How Not to Get Fooled by the New Inflation Numbers
Today’s data reflects backward-looking information, which is not necessarily a sign of what’s ahead.
By Neil Irwin
We could be on the verge of a golden era for inflation nonsense. If so, its start date may well turn out to have been Tuesday morning, when new data on consumer prices was released.
The potential for misunderstanding derives from several forces crashing against each other at once. There are sure to be shortages of some goods and services as the economy creaks back to life, which could create scattered price increases for airplane tickets or hotel rooms or, as has been the case recently, certain computer chips.
There are valid concerns that the trillions of dollars of government stimulus dollars could push the economy beyond its limits and create a broad-based overheating.
But to be a savvy consumer of economic data, it’s important to separate those potential forces from the inflation data coming right now, which tells us more about the past than the future.
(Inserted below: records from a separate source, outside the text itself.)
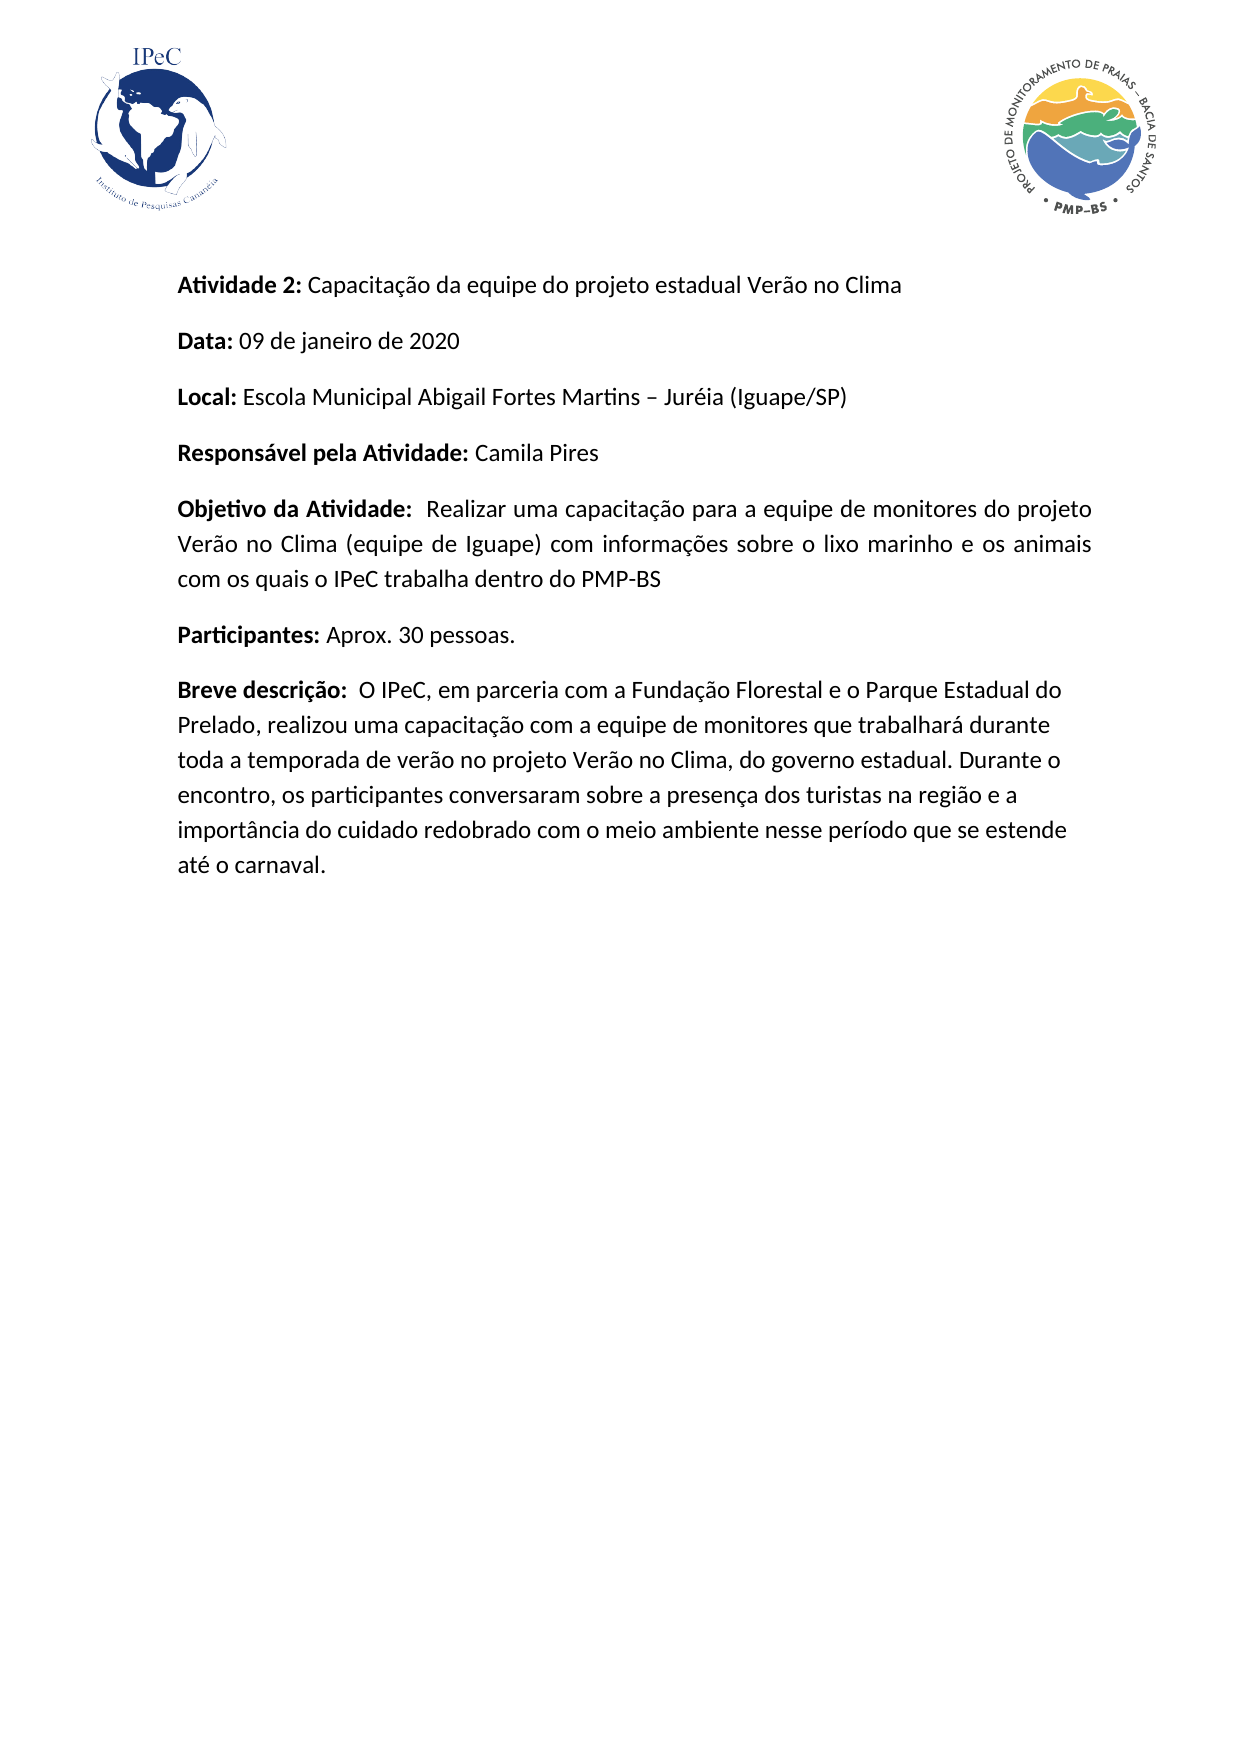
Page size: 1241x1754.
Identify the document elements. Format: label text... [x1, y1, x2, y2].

picture [64, 35, 253, 223]
text Local: Escola Municipal Abigail Fortes Martins – Juréia (Iguape/SP) [177, 381, 1093, 412]
text Participantes: Aprox. 30 pessoas. [177, 619, 1093, 649]
text Responsável pela Atividade: Camila Pires [177, 437, 1093, 468]
text Objetivo da Atividade: Realizar uma capacitação para a equipe de monitores do projeto Verão no Clima (equipe de Iguape) com informações sobre o lixo marinho e os animais com os quais o IPeC trabalha dentro do PMP-BS [177, 493, 1093, 593]
text Atividade 2: Capacitação da equipe do projeto estadual Verão no Clima [177, 270, 1093, 300]
text Breve descrição: O IPeC, em parceria com a Fundação Florestal e o Parque Estadual do Prelado, realizou uma capacitação com a equipe de monitores que trabalhará durante toda a temporada de verão no projeto Verão no Clima, do governo estadual. Durante o encontro, os participantes conversaram sobre a presença dos turistas na região e a importância do cuidado redobrado com o meio ambiente nesse período que se estende até o carnaval. [177, 675, 1093, 880]
text Data: 09 de janeiro de 2020 [177, 326, 1093, 356]
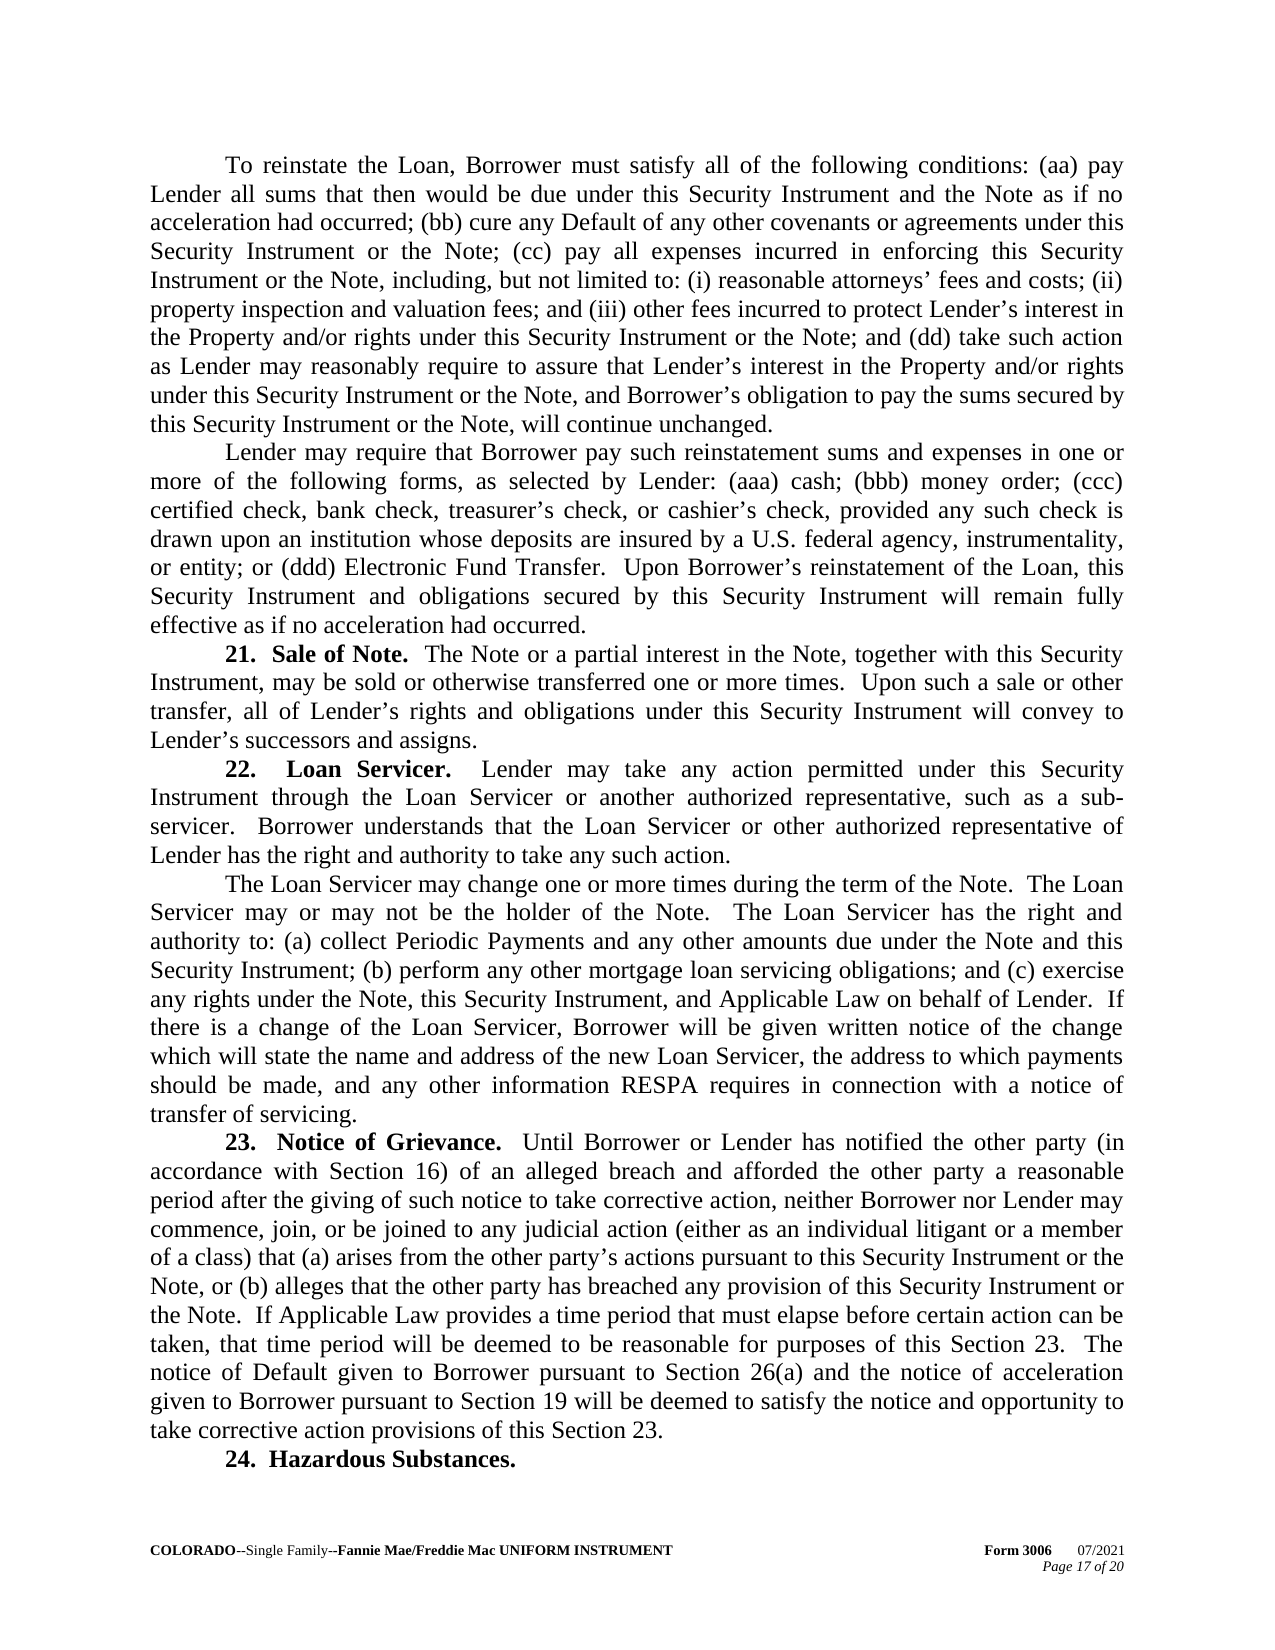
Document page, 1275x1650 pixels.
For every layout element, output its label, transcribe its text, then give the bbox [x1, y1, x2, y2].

Don’t take the backward-looking information in the new report as proof that those inflation warnings are coming true.
The Consumer Price Index in March reflected a 12-month increase of 2.6 percent, which on its face would appear to be an uncomfortably high rate of inflation. (That said, it was higher than that for several 12-month periods ending in mid-2018).
But March 2020 was not a normal month. The pandemic shut down huge parts of the economy virtually overnight. It would be hard for that kind of experience not to create distortions in economic data that make things hard to parse. The term for this is “base effects,” the misleading results that can show up in year-over-year numbers when something weird happened 12 months ago.